- _Goal of the exercise_: Convert every line of the listing below into a JSON list of strings, one string per line, skipping blank lines. Omit the pictures.
[Data records]
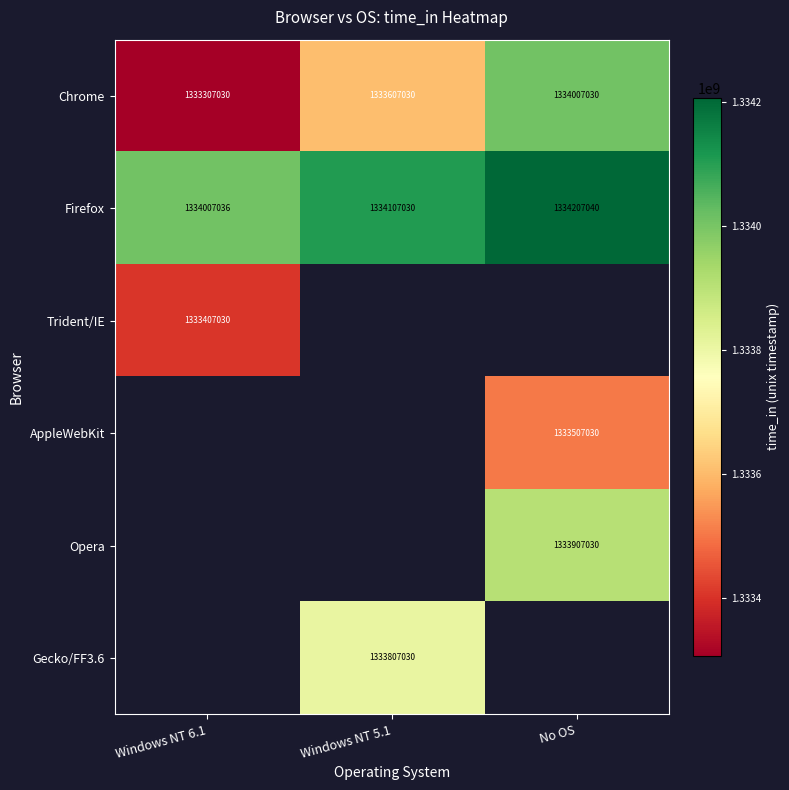

What is the lowest value of the Chrome series?

1333307030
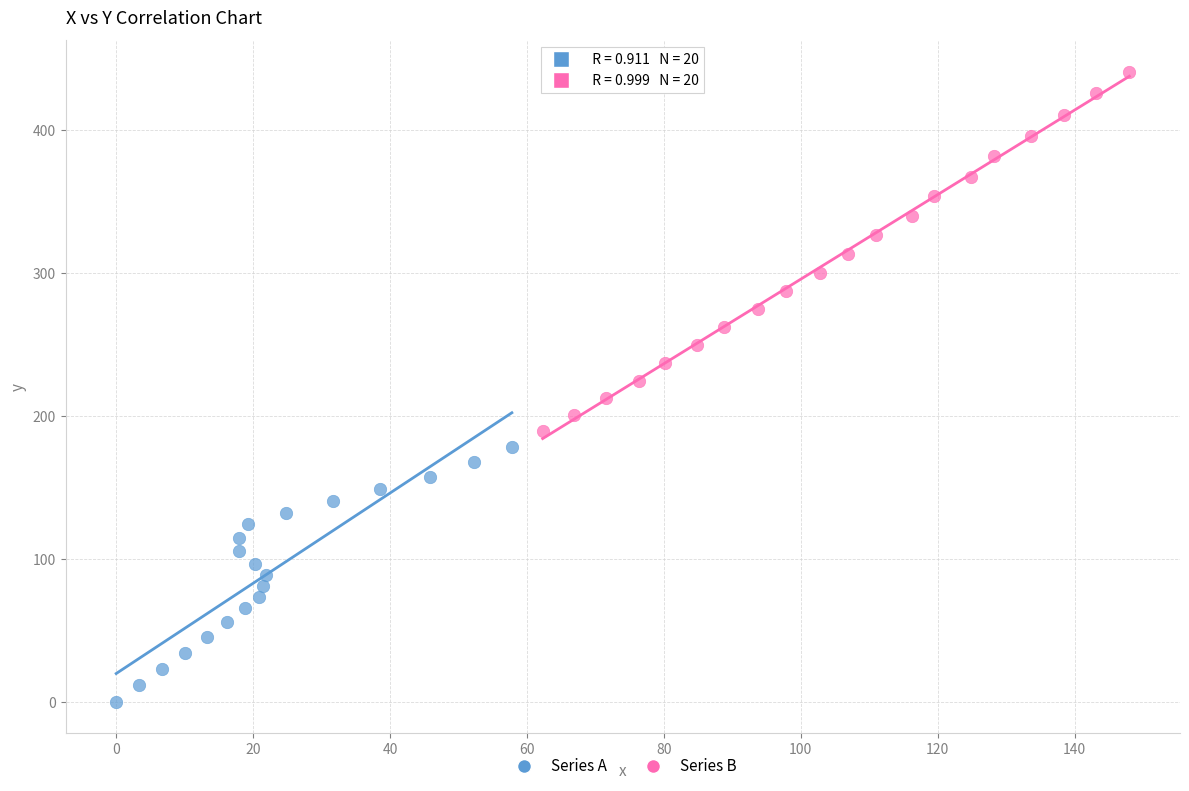

Which series reaches the maximum Y coordinate?

Series B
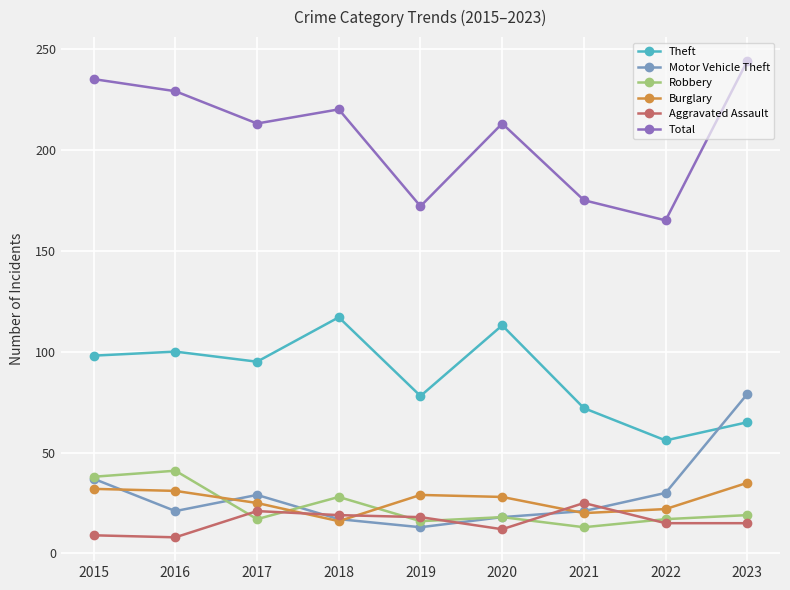

After their last crossing, which series has the higher values: Burglary or Aggravated Assault?

Burglary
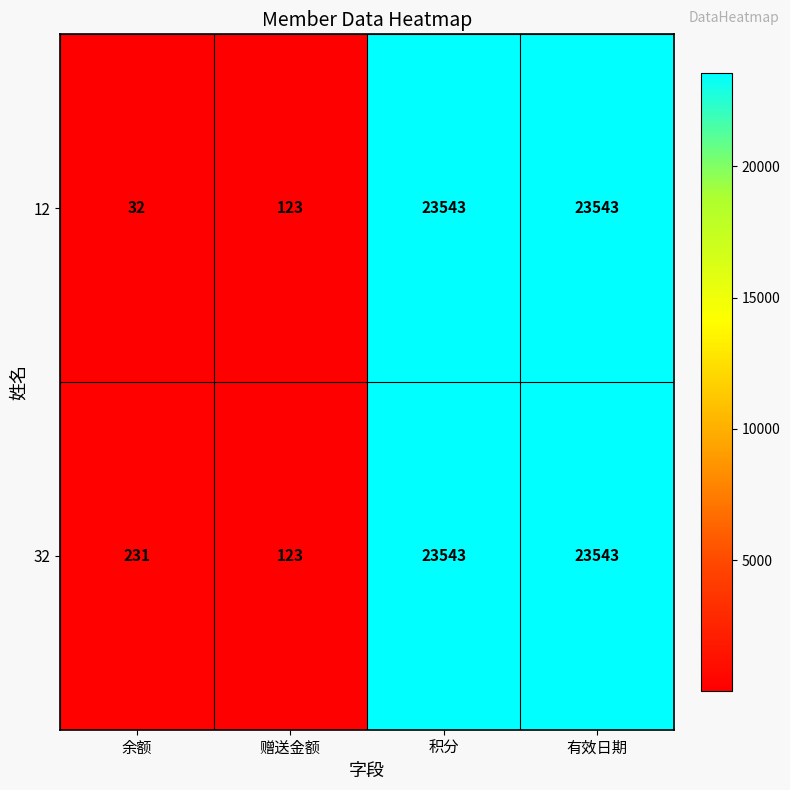

Which series has the widest spread of values?

12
[/Data records]
- _Answer for this exercise_:
[
  "What is the lowest value of the Chrome series?",
  "1333307030",
  "Which series reaches the maximum Y coordinate?",
  "Series B",
  "After their last crossing, which series has the higher values: Burglary or Aggravated Assault?",
  "Burglary",
  "Which series has the widest spread of values?",
  "12"
]